Filter resultaten
Thema
Toon alles
Type
berichten gevonden

Door coronacrisis waarschijnlijk meer kinderen in armoede

Bijna tienduizend Friese kinderen leefden in 2018 in armoede, wat neerkomt op 7,5% van alle kinderen in Fryslân. De helft van alle kinderen in armoede is tussen de 4 en 12 jaar oud. Dit blijkt uit onderzoek van het Fries Sociaal Planbureau (FSP) in samenwerking met DataFryslân. De afgelopen jaren is het armoedecijfer voor kinderen zowel landelijk als in Fryslân stabiel gebleven, maar door eerdere ontwikkelingen én de coronacrisis zal het getal stijgen, verwachten het Centraal Planbureau (CPB) en het Sociaal en Cultureel Planbureau (SCP).

In aanloop naar de Wereldarmoededag, op 17 oktober, heeft het FSP het eigen onderzoek naar kinderarmoede in Fryslân aangevuld met gegevens van het Centraal Bureau voor de Statistiek (CBS). De cijfers laten zien hoeveel kinderen opgroeien in een gezin met een inkomen onder de lage-inkomensgrens. Dat betekent voor een eenoudergezin met twee kinderen een besteedbaar inkomen van minder dan 1.600 euro per maand. Bij een gezin met twee ouders en twee kinderen gaat het dan om minder dan 2.000 euro. Onderstaande figuur laat per gemeente het aantal en aandeel minderjarige kinderen zien dat opgroeit in deze situatie.

Opgroeien in armoede

Armoede kan betekenen dat er geen geld is voor (gezond) eten, de huur van het huis, een schoolreisje, hobby of een kinderfeestje.
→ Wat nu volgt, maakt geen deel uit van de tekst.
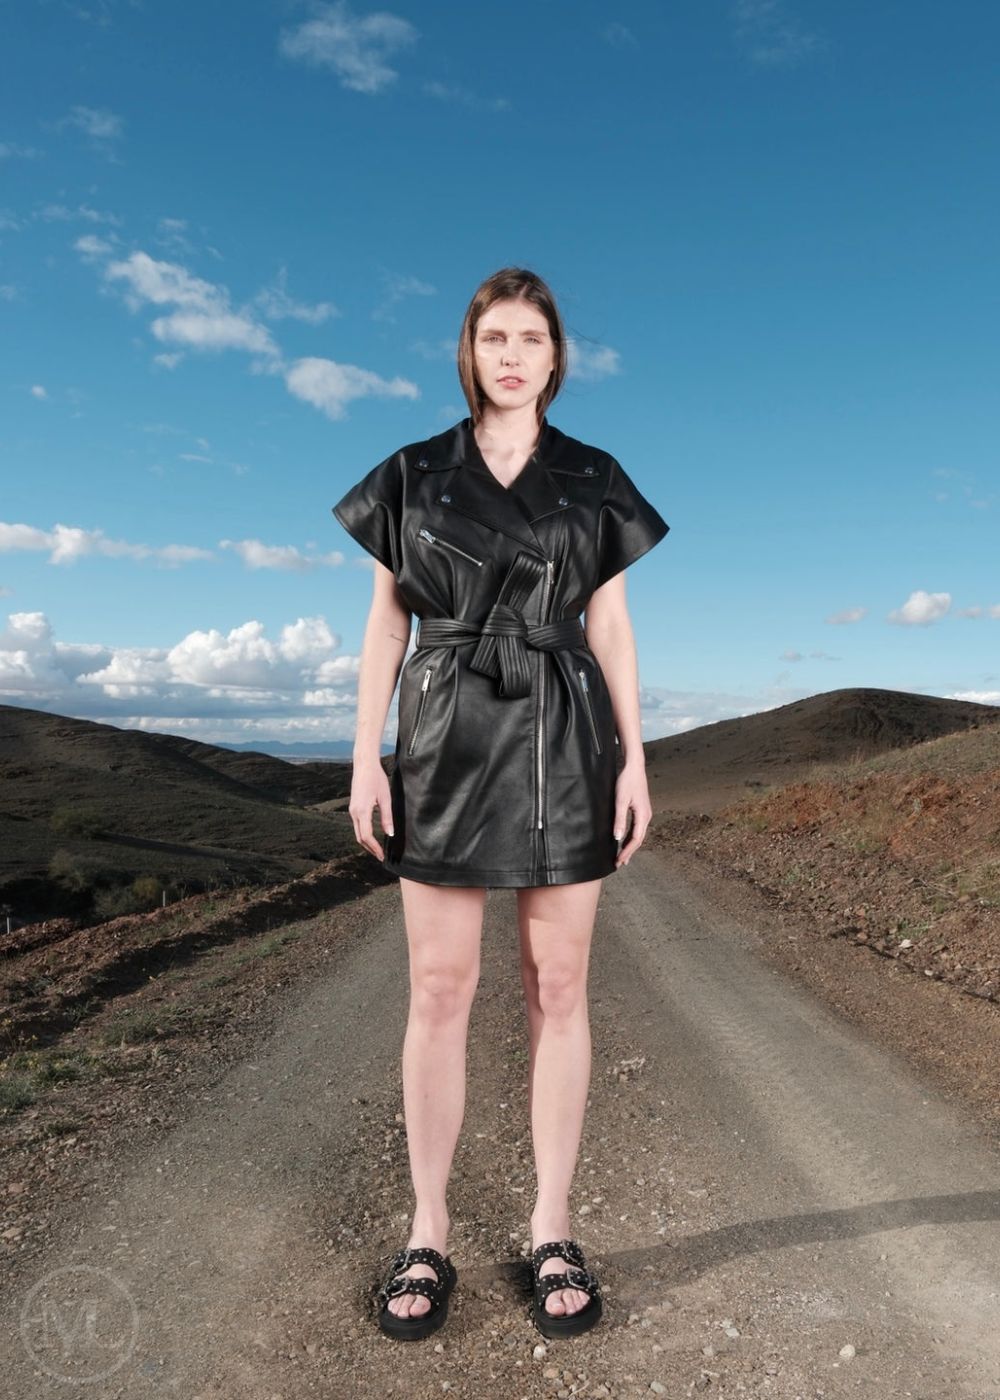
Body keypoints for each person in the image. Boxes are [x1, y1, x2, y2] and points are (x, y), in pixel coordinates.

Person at [331, 267, 670, 1341]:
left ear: (556, 358)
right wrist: (365, 755)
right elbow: (387, 626)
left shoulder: (593, 476)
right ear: (468, 353)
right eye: (493, 337)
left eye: (530, 337)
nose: (511, 354)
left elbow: (610, 627)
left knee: (556, 980)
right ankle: (426, 1228)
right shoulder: (411, 474)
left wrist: (634, 759)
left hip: (565, 733)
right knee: (439, 985)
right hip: (440, 729)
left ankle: (551, 1224)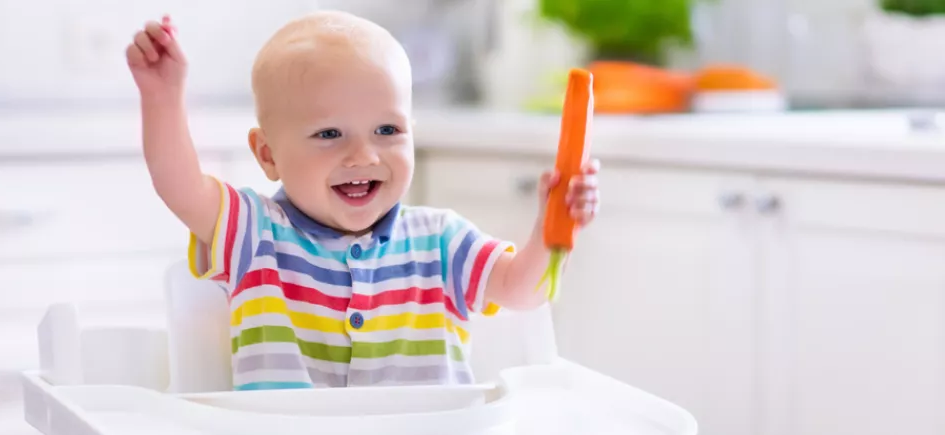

Opgroeien in armoede heeft ook een mentale impact op kinderen, zowel binnenshuis als buitenshuis, blijkt onder andere uit onderzoek van de kinderombudsman (2017) en het Nederlands Jeugdinstituut (2018). Binnenshuis doordat stress door geldgebrek van de ouders de gezinsrelaties beïnvloedt. Buitenshuis doordat kinderen niet mee kunnen doen met leeftijdgenootjes. Ze kunnen zich een buitenstaander voelen of zien voor zichzelf weinig toekomstperspectief. Opgroeien in armoede heeft vaak ook impact op de gezondheidssituatie van kinderen zoals een groeiachterstand, slechter gebit of een groter risico op ziekten als diabetes of obesitas. Kort gezegd: opgroeien in armoede staat de gezonde ontwikkeling van kinderen in de weg.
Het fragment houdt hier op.